Dependence on Strong Ignorability + Overlap: Like all causal inference methods, the unverifiable assumption of no unobserved confounding is a prerequisite.
Weight Estimation Quality: Theorem 4.1 shows that in high-dimensional settings, inaccurate density ratio estimation can erode the coverage guarantee.
Limited Real-world Data Scale: The 541-case single-center dataset means external validity and multi-center generalization still need verification.
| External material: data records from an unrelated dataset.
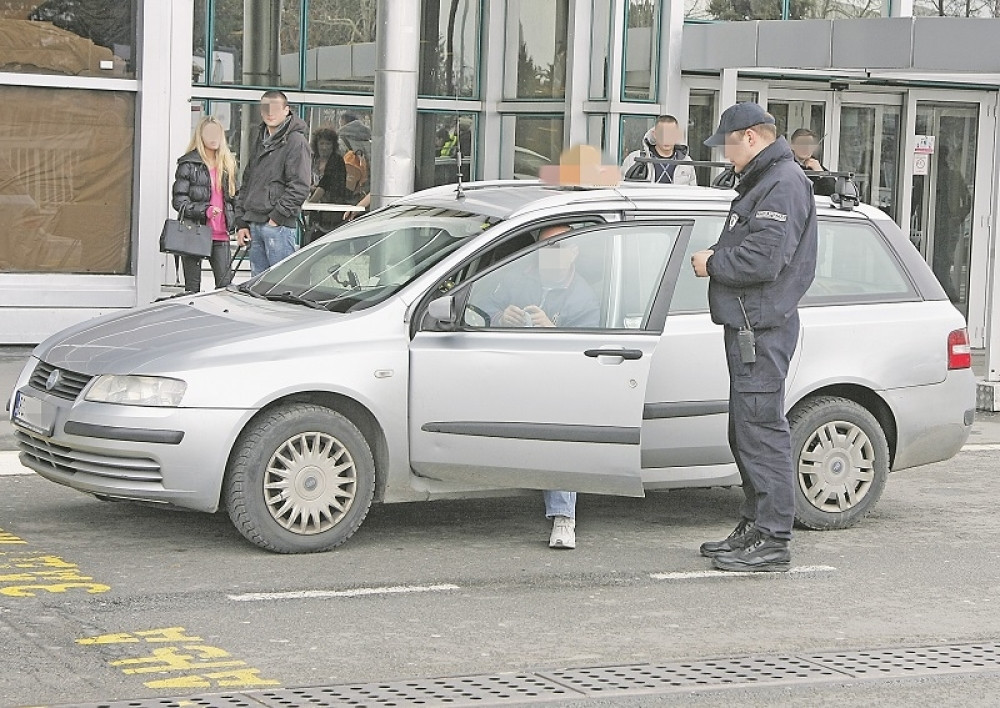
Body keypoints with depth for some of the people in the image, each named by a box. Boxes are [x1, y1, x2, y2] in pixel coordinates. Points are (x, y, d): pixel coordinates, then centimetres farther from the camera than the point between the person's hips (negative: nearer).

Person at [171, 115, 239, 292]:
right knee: (193, 286, 2)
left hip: (220, 235, 4)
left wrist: (237, 222, 7)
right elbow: (179, 200, -8)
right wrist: (204, 210, -21)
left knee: (225, 284, 0)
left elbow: (234, 196, 20)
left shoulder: (228, 164, 14)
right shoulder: (188, 164, -2)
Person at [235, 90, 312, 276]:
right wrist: (241, 222, 15)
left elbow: (299, 186, -14)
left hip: (279, 225, -8)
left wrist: (277, 216, -15)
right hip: (254, 225, 8)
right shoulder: (258, 139, 18)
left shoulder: (296, 141, -7)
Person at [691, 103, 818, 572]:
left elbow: (763, 259, -23)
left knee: (761, 430, -9)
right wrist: (716, 257, 6)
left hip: (762, 328, -11)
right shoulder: (762, 181, 21)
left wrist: (713, 263, -9)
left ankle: (772, 541, -7)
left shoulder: (783, 183, -14)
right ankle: (754, 527, 24)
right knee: (747, 432, 15)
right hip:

Survival Conformal Genealogy: Candès 2023 (Type-I censoring) → Qi 2024 (best-guess imputation) → Gui 2024 (adaptive cutoff) → Davidov 2025 (general right-censoring, PAC). This work is the first to achieve exact coverage for counterfactual survival under general right-censoring.
Weighted Conformal Paradigm: The mechanism builds on Lei & Candès (2021) and Jin et al. (2023), treating the "treatment vs. population" shift as a covariate shift problem.
Methodological Pattern: The three-step pattern—identity transformation of coverage target → reduction to weighted conformal → $\tau$-adaptive optimization—can potentially scale to other uncertainty quantification problems involving missingness or censoring, such as competing risks.

Rating¶

Novelty: ⭐⭐⭐⭐ — First to bridge PAC to exact marginal coverage in survival counterfactuals; the weighted expectation rewrite is a clean and insightful theoretical contribution.
Experimental Thoroughness: ⭐⭐⭐⭐ — 6 synthetic settings + outlier robustness + multiple treatments + real data; slightly penalized for small-scale real-world data.
Writing Quality: ⭐⭐⭐⭐ — Clear motivation, solid theoretical derivation, and well-articulated clinical implications.
Value: ⭐⭐⭐⭐ — Provides a benchmark with exact statistical guarantees for personalized treatment comparison, highly valuable for high-risk clinical AI.